Tikvah
Gaslighting Main
An anti-Israel rally on June 11, 2021 in midtown Manhattan. Andrew Lichtenstein/Corbis via Getty Images.
Observation

August 19, 2021

It’s Not “Gaslighting” to Say that American Jews Are Moving Away from Israel

The trend is disturbing, no doubt. But owning up to it is better than staying in your own comforting reality.

By Philologos

“Jews Gaslighting Jews” was the headline given a July 22 report by Dr. Alex Joffe of Bar-Ilan University’s BESA (Begin-Sadat) Center for Strategic Studies. The piece dealt with a “National Survey of Jewish Voters” released a week previously by GBAO Strategies, a Washington research institute.

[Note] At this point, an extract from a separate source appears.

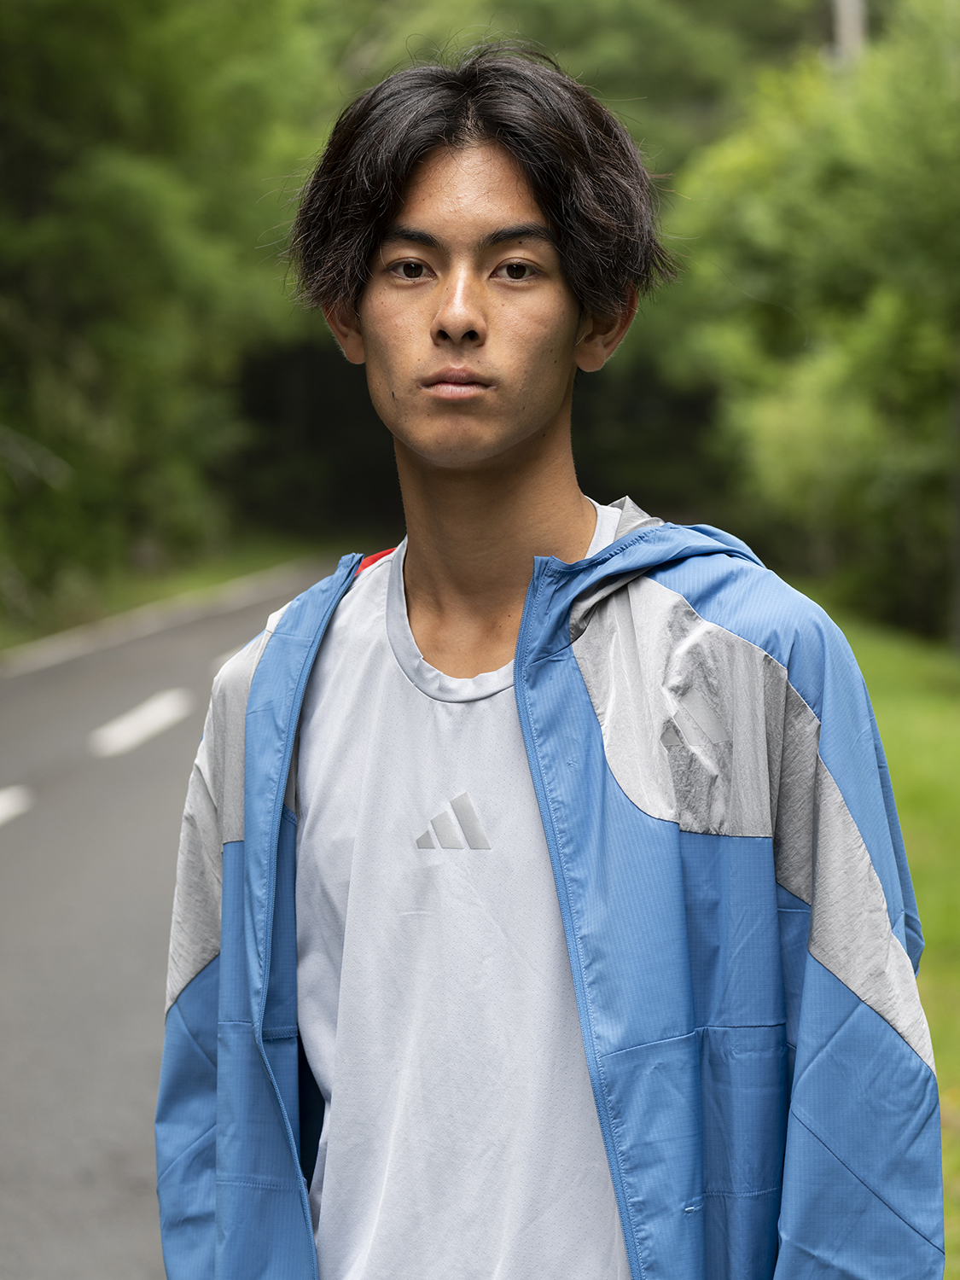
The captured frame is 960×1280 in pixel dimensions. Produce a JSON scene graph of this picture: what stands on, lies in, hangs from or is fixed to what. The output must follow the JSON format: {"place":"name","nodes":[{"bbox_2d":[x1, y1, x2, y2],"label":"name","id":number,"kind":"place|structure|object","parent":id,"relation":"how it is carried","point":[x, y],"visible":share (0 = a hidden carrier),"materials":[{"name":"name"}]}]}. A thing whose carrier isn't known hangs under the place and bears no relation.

“Gaslighting” is a word that, within a few years, has come from seemingly nowhere to be nearly as ubiquitous as “the” and “a.” At first, I didn’t know exactly what it meant. Everywhere, everyone was suddenly gaslighting everyone else—but just what was it they were doing to one another?

Well, one can’t afford to be permanently ignorant about such things and eventually I looked for help. I found it in an article by the psychoanalyst Robin Stern, the associate director of the Yale Center of Emotional Intelligence and author of the 2007 book, The Gaslight Effect: How To Spot and Survive the Hidden Manipulation Others Use To Control Your Life. Gaslighting, I learned from her, “refers to the act of undermining [other people’s] reality by denying facts, the environment around them, or their feelings,” so that its victims “are turned against their cognition, their emotions, and who they fundamentally are as people.”